Am Freitag wurde der Transfer eingetütet, am Sonntag folgte die Präsentation: ​Nuri Sahin ist endgültig beim SV Werder Bremen angekommen. Auf seiner ersten Pressekonferenz in Grün-Weiß stellte er dabei gleich klar, mit welchen Ambitionen er zu seinem neuen Verein gewechselt ist: "Ich will auf dem Platz stehen, ich bin im besten Fußballeralter", gab sich der 29-Jährige laut meinwerder.de selbstbewusst.


Denn im defensiven Mittelfeld kämpft Sahin mit dem gleichaltrigen Philipp Bargfrede um den begehrten Platz in der Startelf, den das Eigengewächs seit Jahren innehat. Doch die Bank ist für den ehemaligen türkischen Nationalspieler keine Option: "Ich bin kein Backup und bringe eine gewisse Qualität mit. Ich schätze Philipp Bargfrede und kann mir auch vorstellen, mit ihm zusammen auf dem Platz zu stehen."

Auch verriet er, welche Ziele er gemeinsam mit der Mannschaft verfolgt - ​und lag dabei mit den Verantwortlichen auf einer Wellenlänge: "Ich wäre nicht zu Werder gekommen, wenn das Ziel nur der Nicht-Abstieg wäre. Die Europa League ist schwierig zu erreichen, aber realistisch." Trotzdem warnte er: "Man darf die Bundesliga nicht unterschätzen."

Doch neben der Mission Europa seien vor allem die Gespräche der vergangenen Tage ausschlaggebend für den Wechsel gewesen: "Die Gespräche mit dem Trainer [Florian Kohfeldt, Anm. d. Red.] und Frank Baumann haben mich komplett überzeugt. Sie waren absolut ehrlich", wurde Sahin auf der vereinseigenen Website zitiert. Bei Werder habe er "das Gefühl, dass ich gebraucht werde", anders als zuletzt bei Borussia Dortmund.

Arminia Bielefeld v SV Werder Bremen - Pre-Season Friendly

  Ähnlich wie beim Transfer von Davy Klaassen schaffte es Trainer Florian Kohfeldt, Nuri Sahin durch klare Worte vom Weg, den Werder Bremen eingeschlagen ist, zu überzeugen


Doch nach der langen Zeit beim BVB, die zwischenzeitlich nach seinem Wechsel zu Real Madrid und der darauffolgenden Leihe zum FC Liverpool für anderthalb Jahre unterbrochen wurde, war es für ihn auch von Bedeutung, dass er nicht einfach zu einem x-beliebigen Klub wechseln würde: "Es war für mich extrem wichtig, dass ich wieder zu einem Traditionsverein wechsle, mit einem schönen Stadion und guter Stimmung. Ein Verein, mit dessen Werten ich mich voll identifizieren kann." In Bremen sei er "da, wo ich sein will. Darüber bin ich sehr glücklich."

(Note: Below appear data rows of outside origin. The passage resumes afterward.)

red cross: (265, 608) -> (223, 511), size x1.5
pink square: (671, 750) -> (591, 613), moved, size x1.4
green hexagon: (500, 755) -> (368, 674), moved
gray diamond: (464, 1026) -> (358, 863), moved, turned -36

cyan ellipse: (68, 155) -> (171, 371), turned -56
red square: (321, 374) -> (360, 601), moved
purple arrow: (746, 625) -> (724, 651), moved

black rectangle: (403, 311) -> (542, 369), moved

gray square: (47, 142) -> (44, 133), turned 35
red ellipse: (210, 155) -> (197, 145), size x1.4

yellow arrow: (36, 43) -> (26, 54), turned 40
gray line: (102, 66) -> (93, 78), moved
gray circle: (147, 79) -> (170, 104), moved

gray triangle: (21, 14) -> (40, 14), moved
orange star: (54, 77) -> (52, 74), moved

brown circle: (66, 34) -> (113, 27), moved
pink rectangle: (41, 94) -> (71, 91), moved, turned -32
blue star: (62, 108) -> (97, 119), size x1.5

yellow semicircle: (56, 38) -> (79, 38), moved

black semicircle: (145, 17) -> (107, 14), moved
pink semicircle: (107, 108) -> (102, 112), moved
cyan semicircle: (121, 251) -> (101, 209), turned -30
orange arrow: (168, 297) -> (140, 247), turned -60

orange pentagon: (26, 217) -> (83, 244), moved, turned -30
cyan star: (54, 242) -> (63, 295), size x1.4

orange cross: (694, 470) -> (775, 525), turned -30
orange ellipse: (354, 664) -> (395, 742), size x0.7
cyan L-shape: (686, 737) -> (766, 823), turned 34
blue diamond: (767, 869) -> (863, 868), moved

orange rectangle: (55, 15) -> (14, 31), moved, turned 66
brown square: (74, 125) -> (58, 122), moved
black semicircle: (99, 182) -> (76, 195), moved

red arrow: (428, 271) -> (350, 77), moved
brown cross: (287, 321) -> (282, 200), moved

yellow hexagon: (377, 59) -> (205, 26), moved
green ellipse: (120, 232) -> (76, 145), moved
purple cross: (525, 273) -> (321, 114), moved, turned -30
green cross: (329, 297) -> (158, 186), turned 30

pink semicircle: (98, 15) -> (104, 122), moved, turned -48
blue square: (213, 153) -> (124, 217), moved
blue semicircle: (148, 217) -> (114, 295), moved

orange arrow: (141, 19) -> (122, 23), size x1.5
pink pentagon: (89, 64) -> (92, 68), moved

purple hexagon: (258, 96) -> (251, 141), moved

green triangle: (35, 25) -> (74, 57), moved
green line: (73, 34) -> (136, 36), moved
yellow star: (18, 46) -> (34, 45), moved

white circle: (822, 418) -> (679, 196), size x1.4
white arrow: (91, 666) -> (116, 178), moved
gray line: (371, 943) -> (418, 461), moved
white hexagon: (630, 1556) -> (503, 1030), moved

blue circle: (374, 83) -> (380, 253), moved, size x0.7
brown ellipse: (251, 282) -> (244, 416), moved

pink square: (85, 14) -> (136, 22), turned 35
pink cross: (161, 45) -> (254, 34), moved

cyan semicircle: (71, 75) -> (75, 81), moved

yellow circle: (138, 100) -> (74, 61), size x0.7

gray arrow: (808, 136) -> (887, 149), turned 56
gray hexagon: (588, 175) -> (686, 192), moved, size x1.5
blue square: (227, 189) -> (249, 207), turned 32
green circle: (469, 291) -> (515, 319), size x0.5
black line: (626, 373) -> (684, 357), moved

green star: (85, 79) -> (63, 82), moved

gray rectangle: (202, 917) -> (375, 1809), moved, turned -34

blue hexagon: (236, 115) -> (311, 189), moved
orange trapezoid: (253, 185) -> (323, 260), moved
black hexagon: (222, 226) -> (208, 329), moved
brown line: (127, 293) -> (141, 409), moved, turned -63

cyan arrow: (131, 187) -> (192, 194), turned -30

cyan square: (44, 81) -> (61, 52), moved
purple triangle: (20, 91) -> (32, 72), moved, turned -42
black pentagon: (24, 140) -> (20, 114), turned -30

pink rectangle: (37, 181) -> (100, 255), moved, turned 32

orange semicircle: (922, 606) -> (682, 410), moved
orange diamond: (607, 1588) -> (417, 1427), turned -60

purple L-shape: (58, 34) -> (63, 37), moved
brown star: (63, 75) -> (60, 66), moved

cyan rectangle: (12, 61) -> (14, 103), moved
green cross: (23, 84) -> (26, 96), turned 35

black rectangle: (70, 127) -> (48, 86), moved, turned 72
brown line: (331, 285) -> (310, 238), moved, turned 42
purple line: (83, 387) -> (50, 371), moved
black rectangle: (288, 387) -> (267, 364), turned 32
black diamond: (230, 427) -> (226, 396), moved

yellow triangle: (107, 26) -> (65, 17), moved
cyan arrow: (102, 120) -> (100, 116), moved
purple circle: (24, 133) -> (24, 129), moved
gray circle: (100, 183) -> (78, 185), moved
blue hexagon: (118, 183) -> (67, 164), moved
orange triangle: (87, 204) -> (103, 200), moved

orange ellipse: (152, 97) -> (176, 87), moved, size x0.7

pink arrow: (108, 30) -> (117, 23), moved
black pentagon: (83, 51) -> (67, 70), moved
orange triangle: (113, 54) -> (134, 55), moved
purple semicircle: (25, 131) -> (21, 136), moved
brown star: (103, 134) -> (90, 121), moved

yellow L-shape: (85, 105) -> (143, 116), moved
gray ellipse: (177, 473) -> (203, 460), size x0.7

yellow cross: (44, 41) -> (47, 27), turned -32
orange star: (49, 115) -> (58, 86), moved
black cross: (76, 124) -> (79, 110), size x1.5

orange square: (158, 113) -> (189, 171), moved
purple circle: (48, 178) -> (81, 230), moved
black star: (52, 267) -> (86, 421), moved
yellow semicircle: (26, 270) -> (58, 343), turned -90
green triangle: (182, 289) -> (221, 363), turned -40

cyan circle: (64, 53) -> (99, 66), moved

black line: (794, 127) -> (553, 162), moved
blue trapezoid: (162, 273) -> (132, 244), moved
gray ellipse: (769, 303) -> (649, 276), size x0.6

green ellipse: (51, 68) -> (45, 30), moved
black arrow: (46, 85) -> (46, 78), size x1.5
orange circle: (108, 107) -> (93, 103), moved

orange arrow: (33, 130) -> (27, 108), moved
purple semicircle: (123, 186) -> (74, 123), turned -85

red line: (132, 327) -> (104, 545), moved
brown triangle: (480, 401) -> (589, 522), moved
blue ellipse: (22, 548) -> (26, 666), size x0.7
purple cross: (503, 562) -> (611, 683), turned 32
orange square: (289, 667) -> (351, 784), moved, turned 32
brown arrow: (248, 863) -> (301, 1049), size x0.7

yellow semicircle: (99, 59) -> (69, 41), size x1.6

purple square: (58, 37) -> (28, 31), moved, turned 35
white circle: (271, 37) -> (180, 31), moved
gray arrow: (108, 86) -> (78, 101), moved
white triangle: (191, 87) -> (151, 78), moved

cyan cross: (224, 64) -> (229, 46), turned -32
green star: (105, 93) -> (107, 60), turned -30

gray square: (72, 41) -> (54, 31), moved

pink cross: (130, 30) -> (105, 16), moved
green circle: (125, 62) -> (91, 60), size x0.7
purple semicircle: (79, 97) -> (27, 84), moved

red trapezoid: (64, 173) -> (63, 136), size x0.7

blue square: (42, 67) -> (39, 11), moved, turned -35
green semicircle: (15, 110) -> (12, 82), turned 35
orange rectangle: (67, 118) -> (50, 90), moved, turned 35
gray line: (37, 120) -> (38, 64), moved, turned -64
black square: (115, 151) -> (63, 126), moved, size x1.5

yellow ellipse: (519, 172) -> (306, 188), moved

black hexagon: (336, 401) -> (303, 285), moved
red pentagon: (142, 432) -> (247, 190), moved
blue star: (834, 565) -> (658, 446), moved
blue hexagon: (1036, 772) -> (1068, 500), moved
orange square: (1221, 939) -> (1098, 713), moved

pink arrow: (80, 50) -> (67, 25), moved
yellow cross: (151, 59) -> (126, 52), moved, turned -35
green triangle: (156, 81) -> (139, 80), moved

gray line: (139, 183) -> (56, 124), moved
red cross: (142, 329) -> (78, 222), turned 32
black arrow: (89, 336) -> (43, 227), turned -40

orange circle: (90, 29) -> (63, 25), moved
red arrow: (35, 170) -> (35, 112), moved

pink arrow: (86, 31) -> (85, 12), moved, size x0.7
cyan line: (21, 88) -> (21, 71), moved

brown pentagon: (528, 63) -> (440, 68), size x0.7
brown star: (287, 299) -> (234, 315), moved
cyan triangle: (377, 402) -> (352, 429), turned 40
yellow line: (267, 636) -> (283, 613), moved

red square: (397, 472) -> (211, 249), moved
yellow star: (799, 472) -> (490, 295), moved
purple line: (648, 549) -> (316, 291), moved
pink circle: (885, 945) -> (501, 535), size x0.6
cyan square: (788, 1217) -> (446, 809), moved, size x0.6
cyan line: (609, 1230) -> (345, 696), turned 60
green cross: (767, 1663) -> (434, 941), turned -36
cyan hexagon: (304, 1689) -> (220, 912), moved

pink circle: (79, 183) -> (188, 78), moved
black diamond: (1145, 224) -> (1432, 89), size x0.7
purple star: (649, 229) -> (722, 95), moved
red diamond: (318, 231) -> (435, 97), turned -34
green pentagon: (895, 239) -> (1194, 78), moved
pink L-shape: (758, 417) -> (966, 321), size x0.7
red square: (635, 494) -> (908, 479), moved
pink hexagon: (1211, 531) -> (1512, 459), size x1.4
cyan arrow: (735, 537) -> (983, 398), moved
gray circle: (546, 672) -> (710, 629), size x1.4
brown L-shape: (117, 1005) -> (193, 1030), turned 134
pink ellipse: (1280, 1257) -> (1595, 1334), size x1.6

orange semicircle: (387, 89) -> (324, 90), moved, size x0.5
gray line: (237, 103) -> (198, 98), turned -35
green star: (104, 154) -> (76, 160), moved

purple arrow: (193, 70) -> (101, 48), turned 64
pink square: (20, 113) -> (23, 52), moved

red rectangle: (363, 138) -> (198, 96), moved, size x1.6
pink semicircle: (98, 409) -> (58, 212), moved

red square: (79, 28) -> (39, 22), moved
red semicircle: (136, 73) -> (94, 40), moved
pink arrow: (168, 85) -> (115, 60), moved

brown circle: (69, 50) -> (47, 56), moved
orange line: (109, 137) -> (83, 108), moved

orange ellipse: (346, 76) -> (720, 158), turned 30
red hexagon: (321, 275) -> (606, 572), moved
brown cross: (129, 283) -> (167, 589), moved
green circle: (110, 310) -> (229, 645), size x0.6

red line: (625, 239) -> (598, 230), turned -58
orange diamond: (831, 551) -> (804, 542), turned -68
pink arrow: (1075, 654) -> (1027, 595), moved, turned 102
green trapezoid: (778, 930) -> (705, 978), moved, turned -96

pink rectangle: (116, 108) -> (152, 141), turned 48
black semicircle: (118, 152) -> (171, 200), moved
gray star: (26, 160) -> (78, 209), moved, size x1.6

Glücklich ist er auch über die anstehende Zusammenarbeit mit Florian Kohfeldt, für den er ausschließlich positive Worte findet: "Ich schätze seine Ehrlichkeit sehr. Er ist enorm euphorisch und hat eine gewisse Vorstellung davon, wie er Fußball spielen will. Er liebt und lebt den Fußball und vertritt vor allem seine Werte. Das ist mir sehr wichtig und hat mich absolut mitgenommen." Auch deshalb wurde er am Freitag vom Borussen zum Werderaner.